** Opening Source data block **
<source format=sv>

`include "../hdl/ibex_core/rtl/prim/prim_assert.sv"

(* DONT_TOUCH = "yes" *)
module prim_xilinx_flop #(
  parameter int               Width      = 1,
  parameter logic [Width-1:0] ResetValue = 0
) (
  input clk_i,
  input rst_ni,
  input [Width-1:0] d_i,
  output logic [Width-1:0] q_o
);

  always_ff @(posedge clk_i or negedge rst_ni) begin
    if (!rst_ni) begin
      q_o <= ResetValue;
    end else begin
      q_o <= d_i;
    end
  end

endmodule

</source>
** Closing Source data block **
** Opening Source data block **
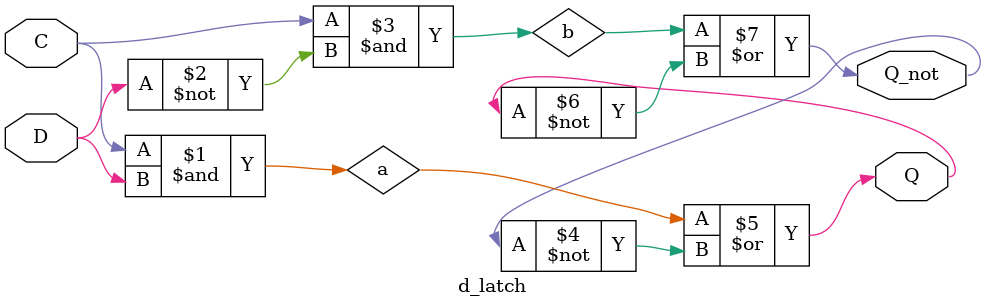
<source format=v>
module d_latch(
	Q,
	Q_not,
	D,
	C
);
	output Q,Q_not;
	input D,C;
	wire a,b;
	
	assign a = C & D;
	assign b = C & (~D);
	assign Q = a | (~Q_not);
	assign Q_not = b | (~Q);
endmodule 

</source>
** Closing Source data block **
Task brief: Wherever the word "Width" appears in the records above, copy that line.

Task answer:
  parameter int               Width      = 1,
  parameter logic [Width-1:0] ResetValue = 0
  input [Width-1:0] d_i,
  output logic [Width-1:0] q_o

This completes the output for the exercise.